Exercise tasks ->
- A) In the Báthory passage, retype the text from "In this riveting" up to and including "of another man.".
- B) In the Báthory passage, whom does the countess's mother arrange for her to marry?
- C) What does the Báthory passage say, in two sentences?

Excerpt provided ->
Was the “Blood Countess” history’s first and perhaps worst
female serial killer? Or did her accusers create a violent fiction in order to
remove this beautiful, intelligent, ambitious foe from the male-dominated world
of Hungarian politics?
In 1611, Countess Erzsébet Báthory, a powerful Hungarian
noblewoman, stood helpless as masons walled her inside her castle tower,
dooming her to spend her final years in solitary confinement. Her crime—the
gruesome murders of dozens of female servants, mostly young girls tortured to
death for displeasing their ruthless mistress. Her opponents painted her as a
bloodthirsty škrata—a witch—a portrayal that would expand to grotesque
proportions through the centuries.
In this riveting dramatization of Erzsébet Báthory’s life,
the countess tells her story in her own words, writing to her only son—a final
reckoning from his mother in an attempt to reveal the truth behind her
downfall. Countess Báthory describes her upbringing in one of the most powerful
noble houses in Hungary, recounting in loving detail her devotion to her
parents and siblings as well as the heartbreak of losing her father at a young
age. She soon discovers the price of being a woman in sixteenth-century Hungary
as her mother arranges her marriage to Ferenc Nádasdy, a union made with the
cold calculation of a financial transaction. Young Erzsébet knows she has no
choice but to accept this marriage even as she laments its loveless nature and
ultimately turns to the illicit affections of another man.
Seemingly resigned to a marriage of convenience and a life
of surreptitious pleasure, the countess surprises even herself as she ignites a
marital spark with Ferenc through the most unromantic of acts: the violent
punishment of an insolent female servant. The event shows Ferenc that his wife
is no trophy but a strong, determined woman more than capable of managing their
vast estates during Ferenc’s extensive military campaigns against the Turks.

Records provided ->
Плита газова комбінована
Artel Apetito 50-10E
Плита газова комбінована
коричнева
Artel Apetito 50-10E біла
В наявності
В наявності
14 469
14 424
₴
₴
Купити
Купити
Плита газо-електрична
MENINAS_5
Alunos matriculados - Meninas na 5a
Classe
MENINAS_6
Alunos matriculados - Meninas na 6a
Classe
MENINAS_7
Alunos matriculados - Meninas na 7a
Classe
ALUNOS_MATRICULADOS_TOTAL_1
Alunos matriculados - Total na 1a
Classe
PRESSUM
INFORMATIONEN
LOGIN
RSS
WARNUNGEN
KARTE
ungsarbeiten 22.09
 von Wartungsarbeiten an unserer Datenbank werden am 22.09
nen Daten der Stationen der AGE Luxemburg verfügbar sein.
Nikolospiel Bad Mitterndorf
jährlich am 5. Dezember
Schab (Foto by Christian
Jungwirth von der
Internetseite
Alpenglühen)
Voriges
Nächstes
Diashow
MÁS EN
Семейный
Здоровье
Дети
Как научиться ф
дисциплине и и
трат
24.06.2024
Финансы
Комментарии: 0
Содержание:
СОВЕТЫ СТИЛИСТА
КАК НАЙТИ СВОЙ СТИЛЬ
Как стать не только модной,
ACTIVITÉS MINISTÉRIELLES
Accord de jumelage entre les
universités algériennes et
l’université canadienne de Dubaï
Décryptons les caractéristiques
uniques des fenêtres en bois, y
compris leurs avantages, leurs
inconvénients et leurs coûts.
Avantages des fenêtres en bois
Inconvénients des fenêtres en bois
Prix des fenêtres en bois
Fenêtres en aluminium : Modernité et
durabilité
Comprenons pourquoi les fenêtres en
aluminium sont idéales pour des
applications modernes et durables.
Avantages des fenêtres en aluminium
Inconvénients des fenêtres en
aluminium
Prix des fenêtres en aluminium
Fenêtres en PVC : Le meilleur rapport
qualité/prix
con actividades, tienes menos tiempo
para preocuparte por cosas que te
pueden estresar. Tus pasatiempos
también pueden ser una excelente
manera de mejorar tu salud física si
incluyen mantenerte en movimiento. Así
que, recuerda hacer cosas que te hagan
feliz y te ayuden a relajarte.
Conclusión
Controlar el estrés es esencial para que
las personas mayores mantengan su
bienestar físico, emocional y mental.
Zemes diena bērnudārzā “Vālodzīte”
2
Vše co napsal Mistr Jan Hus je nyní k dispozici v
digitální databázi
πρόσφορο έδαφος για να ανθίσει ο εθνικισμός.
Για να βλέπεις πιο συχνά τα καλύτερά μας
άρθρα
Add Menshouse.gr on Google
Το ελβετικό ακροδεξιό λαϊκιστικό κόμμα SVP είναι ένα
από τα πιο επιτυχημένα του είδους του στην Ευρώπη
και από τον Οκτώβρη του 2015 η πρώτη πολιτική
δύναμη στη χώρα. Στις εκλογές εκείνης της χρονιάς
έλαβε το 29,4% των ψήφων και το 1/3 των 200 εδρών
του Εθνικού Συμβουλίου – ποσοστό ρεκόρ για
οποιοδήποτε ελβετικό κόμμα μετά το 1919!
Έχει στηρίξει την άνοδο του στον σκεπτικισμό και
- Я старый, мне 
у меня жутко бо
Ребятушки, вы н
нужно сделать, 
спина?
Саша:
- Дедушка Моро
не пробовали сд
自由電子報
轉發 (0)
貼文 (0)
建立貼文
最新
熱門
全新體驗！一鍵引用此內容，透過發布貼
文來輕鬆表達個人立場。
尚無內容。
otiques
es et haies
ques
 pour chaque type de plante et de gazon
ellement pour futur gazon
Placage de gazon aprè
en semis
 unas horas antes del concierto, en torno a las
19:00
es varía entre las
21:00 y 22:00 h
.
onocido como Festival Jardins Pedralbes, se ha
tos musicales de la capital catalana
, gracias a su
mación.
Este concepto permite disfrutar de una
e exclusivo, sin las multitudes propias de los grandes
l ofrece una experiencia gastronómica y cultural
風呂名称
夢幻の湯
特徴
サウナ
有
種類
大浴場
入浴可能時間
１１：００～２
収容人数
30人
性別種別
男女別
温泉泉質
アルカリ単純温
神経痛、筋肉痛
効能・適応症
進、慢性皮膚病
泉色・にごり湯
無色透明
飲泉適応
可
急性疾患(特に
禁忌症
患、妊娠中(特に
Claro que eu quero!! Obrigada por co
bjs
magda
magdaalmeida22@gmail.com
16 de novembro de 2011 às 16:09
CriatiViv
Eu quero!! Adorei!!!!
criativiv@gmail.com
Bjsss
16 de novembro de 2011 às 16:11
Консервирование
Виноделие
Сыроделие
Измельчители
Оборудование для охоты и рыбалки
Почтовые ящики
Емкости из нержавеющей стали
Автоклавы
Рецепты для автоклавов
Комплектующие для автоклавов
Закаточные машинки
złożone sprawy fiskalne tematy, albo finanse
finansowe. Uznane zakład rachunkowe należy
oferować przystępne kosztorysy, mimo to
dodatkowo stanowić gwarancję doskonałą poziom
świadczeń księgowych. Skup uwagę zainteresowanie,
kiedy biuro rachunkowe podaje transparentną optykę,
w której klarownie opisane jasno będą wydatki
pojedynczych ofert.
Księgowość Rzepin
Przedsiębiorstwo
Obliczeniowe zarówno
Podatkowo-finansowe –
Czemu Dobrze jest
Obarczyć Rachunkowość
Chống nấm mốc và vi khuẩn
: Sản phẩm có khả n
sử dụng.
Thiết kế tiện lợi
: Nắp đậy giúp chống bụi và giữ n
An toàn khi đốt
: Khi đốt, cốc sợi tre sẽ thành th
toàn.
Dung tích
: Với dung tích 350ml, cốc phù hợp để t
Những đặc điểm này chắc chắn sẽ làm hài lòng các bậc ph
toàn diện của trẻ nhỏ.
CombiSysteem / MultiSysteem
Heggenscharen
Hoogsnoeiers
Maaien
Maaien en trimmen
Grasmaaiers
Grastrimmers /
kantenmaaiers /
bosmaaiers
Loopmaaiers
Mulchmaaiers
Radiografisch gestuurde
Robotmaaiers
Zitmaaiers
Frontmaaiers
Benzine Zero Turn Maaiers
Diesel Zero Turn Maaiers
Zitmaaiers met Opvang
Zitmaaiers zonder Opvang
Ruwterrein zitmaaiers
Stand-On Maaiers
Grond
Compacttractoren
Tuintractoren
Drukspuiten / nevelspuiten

Responses ->
- A)
In this riveting dramatization of Erzsébet Báthory’s life,
the countess tells her story in her own words, writing to her only son—a final
reckoning from his mother in an attempt to reveal the truth behind her
downfall. Countess Báthory describes her upbringing in one of the most powerful
noble houses in Hungary, recounting in loving detail her devotion to her
parents and siblings as well as the heartbreak of losing her father at a young
age. She soon discovers the price of being a woman in sixteenth-century Hungary
as her mother arranges her marriage to Ferenc Nádasdy, a union made with the
cold calculation of a financial transaction. Young Erzsébet knows she has no
choice but to accept this marriage even as she laments its loveless nature and
ultimately turns to the illicit affections of another man.

- B) Ferenc Nádasdy.

- C) In 1611, Countess Erzsébet Báthory, a powerful Hungarian noblewoman accused of murdering dozens of female servants, was walled inside her castle tower, and her opponents painted her as a witch. In this dramatization she tells her story in a letter to her only son, covering her upbringing, her father's early death, and a calculated, loveless marriage to Ferenc Nádasdy that sparks to life after she violently punishes an insolent servant.